(DATASET RECORDS begins)
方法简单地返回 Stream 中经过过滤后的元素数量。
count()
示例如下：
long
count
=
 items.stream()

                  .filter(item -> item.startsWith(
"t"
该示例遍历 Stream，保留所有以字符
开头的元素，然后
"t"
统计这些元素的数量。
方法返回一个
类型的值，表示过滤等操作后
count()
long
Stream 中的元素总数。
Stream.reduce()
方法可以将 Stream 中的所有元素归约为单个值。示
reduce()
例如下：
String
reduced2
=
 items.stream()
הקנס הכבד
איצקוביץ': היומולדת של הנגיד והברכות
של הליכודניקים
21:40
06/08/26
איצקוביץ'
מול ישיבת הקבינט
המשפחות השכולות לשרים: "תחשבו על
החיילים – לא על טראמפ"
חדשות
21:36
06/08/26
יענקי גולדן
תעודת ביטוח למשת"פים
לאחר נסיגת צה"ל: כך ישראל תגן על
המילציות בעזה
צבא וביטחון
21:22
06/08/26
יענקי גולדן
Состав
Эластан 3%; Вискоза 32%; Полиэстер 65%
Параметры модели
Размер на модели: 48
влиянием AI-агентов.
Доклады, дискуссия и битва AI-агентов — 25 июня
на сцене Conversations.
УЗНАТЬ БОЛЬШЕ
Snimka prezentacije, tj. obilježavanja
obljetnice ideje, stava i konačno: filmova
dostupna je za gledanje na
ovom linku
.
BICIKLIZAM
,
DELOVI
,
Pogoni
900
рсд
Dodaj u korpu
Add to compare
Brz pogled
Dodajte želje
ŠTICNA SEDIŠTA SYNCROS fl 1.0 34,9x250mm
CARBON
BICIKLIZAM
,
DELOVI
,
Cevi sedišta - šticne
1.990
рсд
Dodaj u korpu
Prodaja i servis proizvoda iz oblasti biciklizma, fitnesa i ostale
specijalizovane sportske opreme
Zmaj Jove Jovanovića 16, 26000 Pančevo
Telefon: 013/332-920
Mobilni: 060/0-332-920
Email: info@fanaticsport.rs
(DATASET RECORDS ends)
§ WRITTEN TASK
Copy out the whole listing exactly.

§ SOLUTION FOR THIS PROBLEM
方法简单地返回 Stream 中经过过滤后的元素数量。
count()
示例如下：
long
count
=
 items.stream()

                  .filter(item -> item.startsWith(
"t"
该示例遍历 Stream，保留所有以字符
开头的元素，然后
"t"
统计这些元素的数量。
方法返回一个
类型的值，表示过滤等操作后
count()
long
Stream 中的元素总数。
Stream.reduce()
方法可以将 Stream 中的所有元素归约为单个值。示
reduce()
例如下：
String
reduced2
=
 items.stream()
הקנס הכבד
איצקוביץ': היומולדת של הנגיד והברכות
של הליכודניקים
21:40
06/08/26
איצקוביץ'
מול ישיבת הקבינט
המשפחות השכולות לשרים: "תחשבו על
החיילים – לא על טראמפ"
חדשות
21:36
06/08/26
יענקי גולדן
תעודת ביטוח למשת"פים
לאחר נסיגת צה"ל: כך ישראל תגן על
המילציות בעזה
צבא וביטחון
21:22
06/08/26
יענקי גולדן
Состав
Эластан 3%; Вискоза 32%; Полиэстер 65%
Параметры модели
Размер на модели: 48
влиянием AI-агентов.
Доклады, дискуссия и битва AI-агентов — 25 июня
на сцене Conversations.
УЗНАТЬ БОЛЬШЕ
Snimka prezentacije, tj. obilježavanja
obljetnice ideje, stava i konačno: filmova
dostupna je za gledanje na
ovom linku
.
BICIKLIZAM
,
DELOVI
,
Pogoni
900
рсд
Dodaj u korpu
Add to compare
Brz pogled
Dodajte želje
ŠTICNA SEDIŠTA SYNCROS fl 1.0 34,9x250mm
CARBON
BICIKLIZAM
,
DELOVI
,
Cevi sedišta - šticne
1.990
рсд
Dodaj u korpu
Prodaja i servis proizvoda iz oblasti biciklizma, fitnesa i ostale
specijalizovane sportske opreme
Zmaj Jove Jovanovića 16, 26000 Pančevo
Telefon: 013/332-920
Mobilni: 060/0-332-920
Email: info@fanaticsport.rs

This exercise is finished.